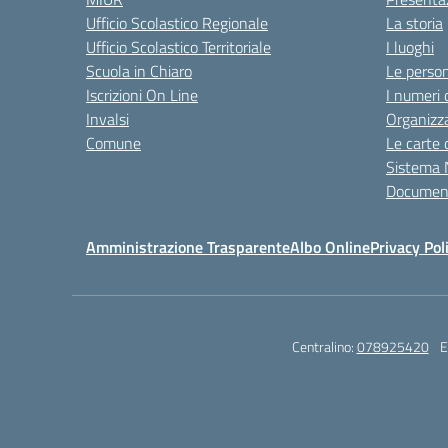
Ufficio Scolastico Regionale
La storia
Ufficio Scolastico Territoriale
I luoghi
Scuola in Chiaro
Le perso
Iscrizioni On Line
I numeri 
Invalsi
Organizz
Comune
Le carte 
Sistema 
Document
Amministrazione Trasparente
Albo Online
Privacy Pol
Centralino:
078925420
E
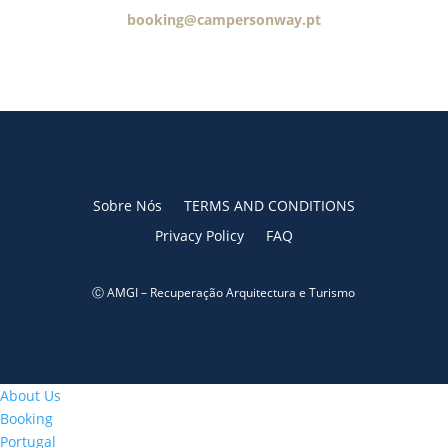
booking@campersonway.pt
Sobre Nós
TERMS AND CONDITIONS
Privacy Policy
FAQ
Ⓒ AMGI – Recuperação Arquitectura e Turismo
About Us
Booking
Portugal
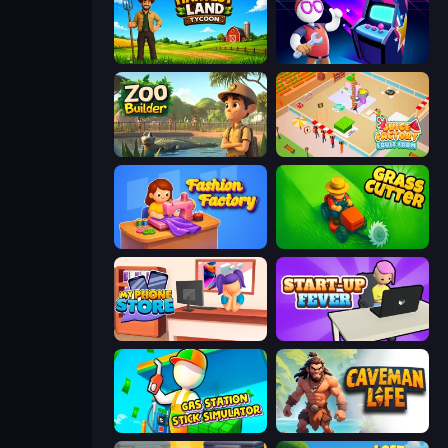
Harvest Land Tycoon
Arcade Empire
Zoo Builder
Juice Factory - Fruit Farm
Fashion Factory
Grass Cutter: Mowing Simulator
My Phone Store
StartUp Fever
Gas Station - Stick Simulator
Caveman Life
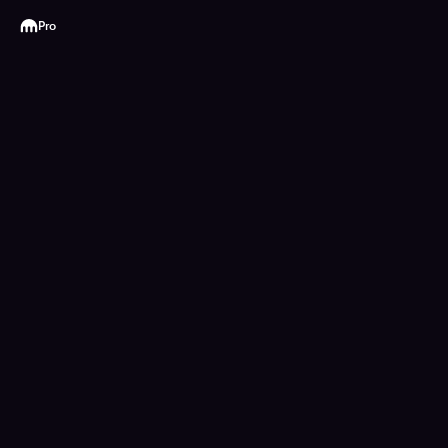
Kraken
Pro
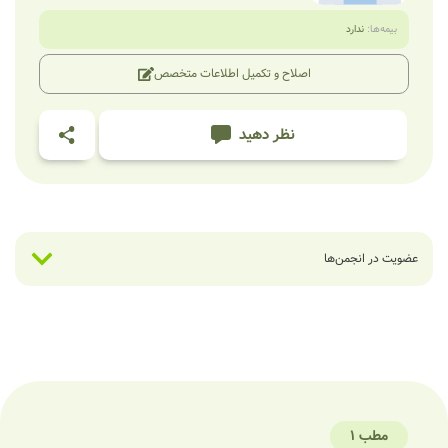
بیمه‌ها:
ندارد
اصلاح و تکمیل اطلاعات متخصص
نظر دهید
عضویت در انجمن‌ها
مطب 1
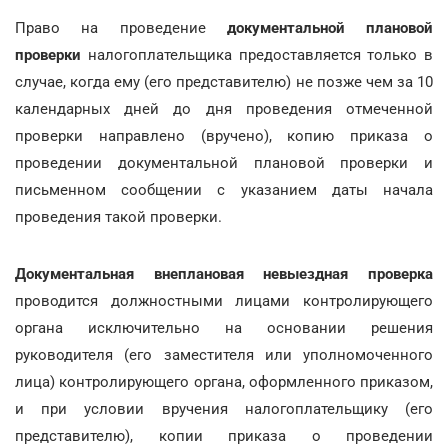
Право на проведение
документальной плановой
проверки
налогоплательщика предоставляется только в
случае, когда ему (его представителю) не позже чем за 10
календарных дней до дня проведения отмеченной
проверки направлено (вручено), копию приказа о
проведении документальной плановой проверки и
письменном сообщении с указанием даты начала
проведения такой проверки.
Документальная внеплановая невыездная проверка
проводится должностными лицами контролирующего
органа исключительно на основании решения
руководителя (его заместителя или уполномоченного
лица) контролирующего органа, оформленного приказом,
и при условии вручения налогоплательщику (его
представителю), копии приказа о проведении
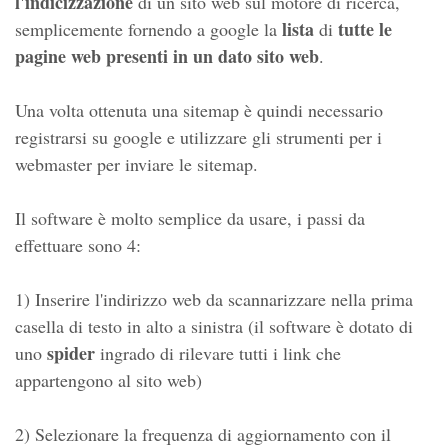
l'indicizzazione
di un sito web sul motore di ricerca,
lista
tutte le
semplicemente fornendo a google la
di
pagine web presenti in un dato sito web
.
Una volta ottenuta una sitemap è quindi necessario
registrarsi su google e utilizzare gli strumenti per i
webmaster per inviare le sitemap.
Il software è molto semplice da usare, i passi da
effettuare sono 4:
1) Inserire l'indirizzo web da scannarizzare nella prima
casella di testo in alto a sinistra (il software è dotato di
spider
uno
ingrado di rilevare tutti i link che
appartengono al sito web)
2) Selezionare la frequenza di aggiornamento con il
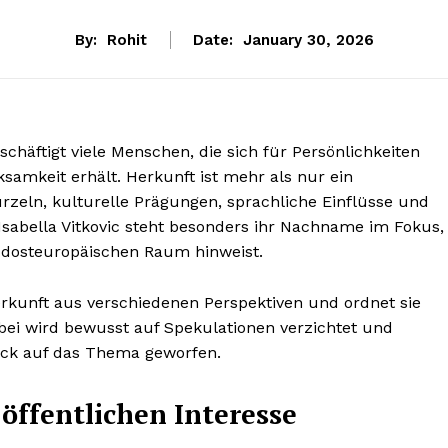
By:
Rohit
Date:
January 30, 2026
schäftigt viele Menschen, die sich für Persönlichkeiten
mkeit erhält. Herkunft ist mehr als nur ein
urzeln, kulturelle Prägungen, sprachliche Einflüsse und
sabella Vitkovic steht besonders ihr Nachname im Fokus,
südosteuropäischen Raum hinweist.
 Herkunft aus verschiedenen Perspektiven und ordnet sie
Dabei wird bewusst auf Spekulationen verzichtet und
Blick auf das Thema geworfen.
öffentlichen Interesse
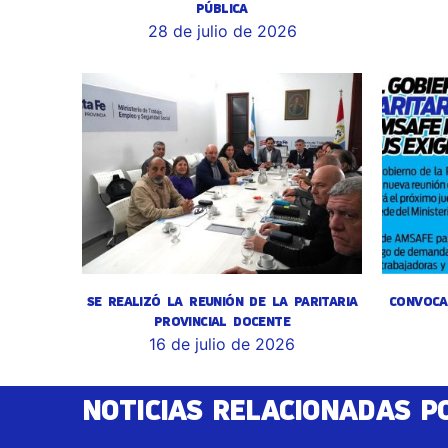
PÚBLICA
28 de julio de 2026
SE REALIZÓ LA REUNIÓN DE LA PARITARIA
CONVOCA
PROVINCIAL DOCENTE
16 de julio de 2026
NOTICIAS RELACIONADAS P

REQUIRED WORK:
Please set down every line of the data above precisely, dropping the images.

WRITTEN ANSWER:
Ufficio Scolastico Regionale
La storia
Ufficio Scolastico Territoriale
I luoghi
Scuola in Chiaro
Le perso
Iscrizioni On Line
I numeri 
Invalsi
Organizz
Comune
Le carte 
Sistema 
Document
Amministrazione Trasparente
Albo Online
Privacy Pol
Centralino:
078925420
E
booking@campersonway.pt
Sobre Nós
TERMS AND CONDITIONS
Privacy Policy
FAQ
Ⓒ AMGI – Recuperação Arquitectura e Turismo
About Us
Booking
Portugal
Harvest Land Tycoon
Arcade Empire
Zoo Builder
Juice Factory - Fruit Farm
Fashion Factory
Grass Cutter: Mowing Simulator
My Phone Store
StartUp Fever
Gas Station - Stick Simulator
Caveman Life
Kraken
Pro
بیمه‌ها:
ندارد
اصلاح و تکمیل اطلاعات متخصص
نظر دهید
عضویت در انجمن‌ها
مطب 1
Право на проведение
документальной плановой
проверки
налогоплательщика предоставляется только в
случае, когда ему (его представителю) не позже чем за 10
календарных дней до дня проведения отмеченной
проверки направлено (вручено), копию приказа о
проведении документальной плановой проверки и
письменном сообщении с указанием даты начала
проведения такой проверки.
Документальная внеплановая невыездная проверка
проводится должностными лицами контролирующего
органа исключительно на основании решения
руководителя (его заместителя или уполномоченного
лица) контролирующего органа, оформленного приказом,
и при условии вручения налогоплательщику (его
представителю), копии приказа о проведении
l'indicizzazione
di un sito web sul motore di ricerca,
lista
tutte le
semplicemente fornendo a google la
di
pagine web presenti in un dato sito web
.
Una volta ottenuta una sitemap è quindi necessario
registrarsi su google e utilizzare gli strumenti per i
webmaster per inviare le sitemap.
Il software è molto semplice da usare, i passi da
effettuare sono 4:
1) Inserire l'indirizzo web da scannarizzare nella prima
casella di testo in alto a sinistra (il software è dotato di
spider
uno
ingrado di rilevare tutti i link che
appartengono al sito web)
2) Selezionare la frequenza di aggiornamento con il
By:
Rohit
Date:
January 30, 2026
schäftigt viele Menschen, die sich für Persönlichkeiten
mkeit erhält. Herkunft ist mehr als nur ein
urzeln, kulturelle Prägungen, sprachliche Einflüsse und
sabella Vitkovic steht besonders ihr Nachname im Fokus,
südosteuropäischen Raum hinweist.
 Herkunft aus verschiedenen Perspektiven und ordnet sie
Dabei wird bewusst auf Spekulationen verzichtet und
Blick auf das Thema geworfen.
öffentlichen Interesse
PÚBLICA
28 de julio de 2026
SE REALIZÓ LA REUNIÓN DE LA PARITARIA
CONVOCA
PROVINCIAL DOCENTE
16 de julio de 2026
NOTICIAS RELACIONADAS P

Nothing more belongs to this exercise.